NAAT is recommended to confirm the diagnosis

In the outpatient setting, diagnosis of LGV relies on physical exam, clinical presentation, confirmation of infection, and exclusion of other causes of genital ulcer, lymphadenopathy, and proctitis.3 Diagnostic tests include culture identification of C trachomatis, visualization of inclusion bodies on immunofluorescence of bubo aspirate, and positive serology for C trachomatis.1-3 (Serology to differentiate LGV from non-LGV C trachomatis serovars is difficult and not widely available.)

Recommendations regarding lab studies have shifted away from serologic testing and toward the use of NAAT. NAAT via PCR has a sensitivity and specificity comparable to invasive testing methods: 83% and 99.5% with urine samples and 86% and 99.6% with cervical samples, respectively.9 NAAT has a sensitivity and specificity that is superior to culture for detecting chlamydia in rectal specimens10 and is preferred by patients because it doesn’t require a pelvic exam or a urethral swab.

Treat with antibiotics

Oral antibiotics are the treatment of choice for LGV. Standard treatment includes doxycycline 100 mg bid for 21 days.
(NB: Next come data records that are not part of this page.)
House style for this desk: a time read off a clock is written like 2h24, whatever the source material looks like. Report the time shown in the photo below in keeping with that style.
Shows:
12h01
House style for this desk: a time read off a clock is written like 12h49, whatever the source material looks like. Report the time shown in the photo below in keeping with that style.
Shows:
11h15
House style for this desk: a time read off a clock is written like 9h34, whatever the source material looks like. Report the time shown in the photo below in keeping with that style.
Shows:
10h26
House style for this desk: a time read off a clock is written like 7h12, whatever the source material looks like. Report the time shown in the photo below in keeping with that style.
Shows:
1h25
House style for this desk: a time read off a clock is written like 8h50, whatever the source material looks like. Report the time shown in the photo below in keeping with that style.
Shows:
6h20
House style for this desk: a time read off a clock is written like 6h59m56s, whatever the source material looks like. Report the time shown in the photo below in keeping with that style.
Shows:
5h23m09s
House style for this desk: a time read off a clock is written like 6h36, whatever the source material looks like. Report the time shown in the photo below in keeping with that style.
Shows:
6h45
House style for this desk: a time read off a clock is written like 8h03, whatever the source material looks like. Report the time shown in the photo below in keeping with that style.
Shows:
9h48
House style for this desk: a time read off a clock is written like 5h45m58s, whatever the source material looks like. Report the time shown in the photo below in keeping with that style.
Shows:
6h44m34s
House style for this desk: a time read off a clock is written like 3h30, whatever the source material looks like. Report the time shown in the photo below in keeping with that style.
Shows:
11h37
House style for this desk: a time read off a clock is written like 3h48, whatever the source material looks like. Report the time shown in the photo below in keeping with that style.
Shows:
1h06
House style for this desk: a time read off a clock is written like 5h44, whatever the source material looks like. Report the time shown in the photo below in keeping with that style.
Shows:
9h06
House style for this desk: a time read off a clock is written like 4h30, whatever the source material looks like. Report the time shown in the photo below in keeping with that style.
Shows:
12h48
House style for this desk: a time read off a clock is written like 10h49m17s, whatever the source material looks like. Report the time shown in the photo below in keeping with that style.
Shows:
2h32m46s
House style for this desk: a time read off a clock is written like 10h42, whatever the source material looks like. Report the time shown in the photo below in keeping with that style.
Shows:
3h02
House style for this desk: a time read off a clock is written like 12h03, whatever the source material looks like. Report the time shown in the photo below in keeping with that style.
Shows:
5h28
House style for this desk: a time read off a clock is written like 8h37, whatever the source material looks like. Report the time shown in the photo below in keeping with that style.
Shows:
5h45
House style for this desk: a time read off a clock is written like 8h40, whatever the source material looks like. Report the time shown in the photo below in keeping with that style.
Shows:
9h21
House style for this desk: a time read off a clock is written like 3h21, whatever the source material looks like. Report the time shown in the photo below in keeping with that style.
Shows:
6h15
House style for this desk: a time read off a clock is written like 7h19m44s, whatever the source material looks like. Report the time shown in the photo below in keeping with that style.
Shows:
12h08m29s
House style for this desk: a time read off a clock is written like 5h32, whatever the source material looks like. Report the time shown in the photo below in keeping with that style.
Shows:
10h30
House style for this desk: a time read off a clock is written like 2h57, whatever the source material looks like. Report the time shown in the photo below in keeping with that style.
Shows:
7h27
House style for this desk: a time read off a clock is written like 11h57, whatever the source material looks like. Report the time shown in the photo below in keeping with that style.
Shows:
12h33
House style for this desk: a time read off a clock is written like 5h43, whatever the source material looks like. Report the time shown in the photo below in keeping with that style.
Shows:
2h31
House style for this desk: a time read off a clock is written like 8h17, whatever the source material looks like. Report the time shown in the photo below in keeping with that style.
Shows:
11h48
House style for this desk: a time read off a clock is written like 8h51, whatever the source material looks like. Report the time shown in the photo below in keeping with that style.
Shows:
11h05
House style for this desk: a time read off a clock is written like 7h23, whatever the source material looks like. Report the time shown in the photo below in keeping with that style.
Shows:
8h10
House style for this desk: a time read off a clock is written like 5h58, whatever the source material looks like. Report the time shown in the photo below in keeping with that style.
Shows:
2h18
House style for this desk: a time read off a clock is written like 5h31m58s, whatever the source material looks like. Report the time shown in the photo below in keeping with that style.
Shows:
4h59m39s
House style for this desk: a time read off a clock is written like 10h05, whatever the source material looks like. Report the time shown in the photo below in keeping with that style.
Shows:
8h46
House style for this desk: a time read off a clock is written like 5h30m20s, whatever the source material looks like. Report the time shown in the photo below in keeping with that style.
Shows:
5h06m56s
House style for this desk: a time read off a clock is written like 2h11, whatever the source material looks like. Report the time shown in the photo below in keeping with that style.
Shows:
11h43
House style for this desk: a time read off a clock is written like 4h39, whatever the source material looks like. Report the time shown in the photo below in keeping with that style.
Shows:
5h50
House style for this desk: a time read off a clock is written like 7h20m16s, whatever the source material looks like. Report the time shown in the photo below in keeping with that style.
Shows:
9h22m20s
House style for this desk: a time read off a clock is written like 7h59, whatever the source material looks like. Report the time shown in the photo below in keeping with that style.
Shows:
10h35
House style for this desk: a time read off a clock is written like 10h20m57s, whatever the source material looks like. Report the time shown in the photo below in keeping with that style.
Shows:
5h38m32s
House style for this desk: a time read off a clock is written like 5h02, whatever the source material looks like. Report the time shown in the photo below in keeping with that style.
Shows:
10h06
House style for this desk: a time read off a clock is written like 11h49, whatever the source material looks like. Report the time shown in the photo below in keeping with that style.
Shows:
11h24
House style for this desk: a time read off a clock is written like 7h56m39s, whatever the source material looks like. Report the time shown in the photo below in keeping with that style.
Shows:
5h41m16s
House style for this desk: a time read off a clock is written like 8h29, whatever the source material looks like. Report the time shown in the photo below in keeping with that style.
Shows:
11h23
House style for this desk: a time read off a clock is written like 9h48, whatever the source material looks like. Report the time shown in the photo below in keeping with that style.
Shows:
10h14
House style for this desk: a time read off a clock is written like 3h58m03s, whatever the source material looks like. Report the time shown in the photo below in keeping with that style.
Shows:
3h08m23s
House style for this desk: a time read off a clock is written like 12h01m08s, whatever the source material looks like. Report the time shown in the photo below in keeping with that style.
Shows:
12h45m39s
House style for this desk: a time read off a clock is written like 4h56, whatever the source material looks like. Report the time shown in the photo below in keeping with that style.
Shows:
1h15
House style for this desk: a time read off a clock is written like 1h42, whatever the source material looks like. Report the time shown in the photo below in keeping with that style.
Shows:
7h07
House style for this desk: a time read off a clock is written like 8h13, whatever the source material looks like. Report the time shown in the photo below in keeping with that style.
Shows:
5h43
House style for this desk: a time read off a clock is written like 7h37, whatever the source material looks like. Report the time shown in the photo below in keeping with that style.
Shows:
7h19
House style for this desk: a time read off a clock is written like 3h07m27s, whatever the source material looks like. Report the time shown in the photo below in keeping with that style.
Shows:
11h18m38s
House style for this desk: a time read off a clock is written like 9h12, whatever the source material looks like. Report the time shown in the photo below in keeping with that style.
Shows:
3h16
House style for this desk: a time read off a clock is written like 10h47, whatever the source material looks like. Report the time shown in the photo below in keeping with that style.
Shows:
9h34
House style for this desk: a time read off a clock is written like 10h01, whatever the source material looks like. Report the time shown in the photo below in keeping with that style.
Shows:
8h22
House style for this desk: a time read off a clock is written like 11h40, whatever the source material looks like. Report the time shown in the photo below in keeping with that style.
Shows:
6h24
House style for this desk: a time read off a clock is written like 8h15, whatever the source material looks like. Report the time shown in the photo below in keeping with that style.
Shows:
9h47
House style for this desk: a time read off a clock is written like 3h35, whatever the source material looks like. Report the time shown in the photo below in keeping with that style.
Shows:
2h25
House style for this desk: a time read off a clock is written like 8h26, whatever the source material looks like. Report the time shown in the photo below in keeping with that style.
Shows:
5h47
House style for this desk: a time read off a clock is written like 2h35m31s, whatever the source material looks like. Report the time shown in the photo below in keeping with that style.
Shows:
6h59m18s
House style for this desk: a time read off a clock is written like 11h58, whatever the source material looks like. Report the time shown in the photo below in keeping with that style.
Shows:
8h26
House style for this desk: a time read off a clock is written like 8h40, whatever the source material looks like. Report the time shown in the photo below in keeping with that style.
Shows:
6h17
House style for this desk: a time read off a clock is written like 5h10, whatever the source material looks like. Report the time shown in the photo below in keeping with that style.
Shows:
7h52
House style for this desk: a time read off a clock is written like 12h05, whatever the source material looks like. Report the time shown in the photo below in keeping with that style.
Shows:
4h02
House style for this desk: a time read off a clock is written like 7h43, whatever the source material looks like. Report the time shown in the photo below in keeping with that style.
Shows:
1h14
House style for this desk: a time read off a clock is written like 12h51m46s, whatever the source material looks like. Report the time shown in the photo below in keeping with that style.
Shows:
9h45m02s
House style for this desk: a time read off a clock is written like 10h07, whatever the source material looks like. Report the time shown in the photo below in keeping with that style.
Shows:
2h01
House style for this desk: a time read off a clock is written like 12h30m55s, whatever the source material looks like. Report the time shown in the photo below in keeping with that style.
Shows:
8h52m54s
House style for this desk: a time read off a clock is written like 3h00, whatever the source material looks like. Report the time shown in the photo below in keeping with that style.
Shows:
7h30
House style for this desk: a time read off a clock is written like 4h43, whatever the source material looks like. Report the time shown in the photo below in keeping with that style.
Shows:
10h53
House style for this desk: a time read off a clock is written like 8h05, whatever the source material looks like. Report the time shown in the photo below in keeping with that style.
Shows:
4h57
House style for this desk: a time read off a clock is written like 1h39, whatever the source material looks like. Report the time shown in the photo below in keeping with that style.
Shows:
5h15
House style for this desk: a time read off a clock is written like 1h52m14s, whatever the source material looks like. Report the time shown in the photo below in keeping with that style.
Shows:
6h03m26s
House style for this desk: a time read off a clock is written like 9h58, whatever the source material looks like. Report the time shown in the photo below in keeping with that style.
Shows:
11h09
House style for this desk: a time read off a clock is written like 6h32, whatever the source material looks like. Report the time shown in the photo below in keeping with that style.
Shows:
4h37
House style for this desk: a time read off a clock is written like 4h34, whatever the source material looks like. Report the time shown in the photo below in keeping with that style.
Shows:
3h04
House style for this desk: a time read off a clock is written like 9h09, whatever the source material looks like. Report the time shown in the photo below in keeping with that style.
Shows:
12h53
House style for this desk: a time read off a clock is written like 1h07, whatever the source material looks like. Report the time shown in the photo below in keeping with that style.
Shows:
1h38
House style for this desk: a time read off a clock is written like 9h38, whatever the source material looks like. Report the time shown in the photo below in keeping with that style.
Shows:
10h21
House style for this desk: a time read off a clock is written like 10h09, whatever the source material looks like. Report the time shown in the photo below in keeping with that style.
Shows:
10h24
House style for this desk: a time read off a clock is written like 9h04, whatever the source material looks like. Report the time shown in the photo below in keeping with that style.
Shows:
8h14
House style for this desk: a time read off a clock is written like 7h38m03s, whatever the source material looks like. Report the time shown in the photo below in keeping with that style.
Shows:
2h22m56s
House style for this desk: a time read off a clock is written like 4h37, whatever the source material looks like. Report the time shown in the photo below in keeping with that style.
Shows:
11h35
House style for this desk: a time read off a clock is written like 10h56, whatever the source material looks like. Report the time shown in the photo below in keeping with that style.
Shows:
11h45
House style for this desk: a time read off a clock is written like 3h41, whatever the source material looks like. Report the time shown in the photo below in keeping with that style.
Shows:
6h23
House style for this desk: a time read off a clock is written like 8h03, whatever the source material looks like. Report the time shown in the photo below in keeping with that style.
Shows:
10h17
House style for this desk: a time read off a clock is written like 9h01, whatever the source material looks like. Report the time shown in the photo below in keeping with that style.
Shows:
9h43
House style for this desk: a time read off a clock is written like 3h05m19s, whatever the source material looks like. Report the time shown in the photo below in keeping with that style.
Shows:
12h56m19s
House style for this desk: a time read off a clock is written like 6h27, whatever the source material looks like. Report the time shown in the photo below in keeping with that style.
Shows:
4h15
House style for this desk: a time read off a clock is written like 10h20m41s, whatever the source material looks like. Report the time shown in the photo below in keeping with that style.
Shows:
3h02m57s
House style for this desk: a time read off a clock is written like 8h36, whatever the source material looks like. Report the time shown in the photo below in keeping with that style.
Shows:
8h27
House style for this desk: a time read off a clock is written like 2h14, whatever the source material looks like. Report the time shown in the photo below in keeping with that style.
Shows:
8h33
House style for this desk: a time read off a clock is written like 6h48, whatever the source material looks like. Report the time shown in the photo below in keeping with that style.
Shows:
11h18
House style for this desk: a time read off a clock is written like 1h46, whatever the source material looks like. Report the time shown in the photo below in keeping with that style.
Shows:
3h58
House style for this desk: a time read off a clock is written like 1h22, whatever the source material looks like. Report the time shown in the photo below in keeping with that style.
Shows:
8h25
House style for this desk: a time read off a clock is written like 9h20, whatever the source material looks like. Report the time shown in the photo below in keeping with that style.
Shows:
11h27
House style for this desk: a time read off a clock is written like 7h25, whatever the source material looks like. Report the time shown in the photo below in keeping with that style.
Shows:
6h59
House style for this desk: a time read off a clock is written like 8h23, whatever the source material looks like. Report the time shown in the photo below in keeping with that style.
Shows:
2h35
Women who are pregnant or lactating may alternatively be treated with macrolides (eg, erythromycin).1,2,4 Buboes may be aspirated for pain relief and to prevent the development of ulcerations or fistulas.3,4

Our patient was started on oral doxycycline, which resolved his fever and reduced the size of his ulcer. He was discharged on oral doxycycline and continued on the full 21-day course. Two weeks later, the ulcer and lymphadenopathy had completely resolved. On follow-up in our office, the resident physician who treated the patient in the hospital discussed future use of safe sexual practices.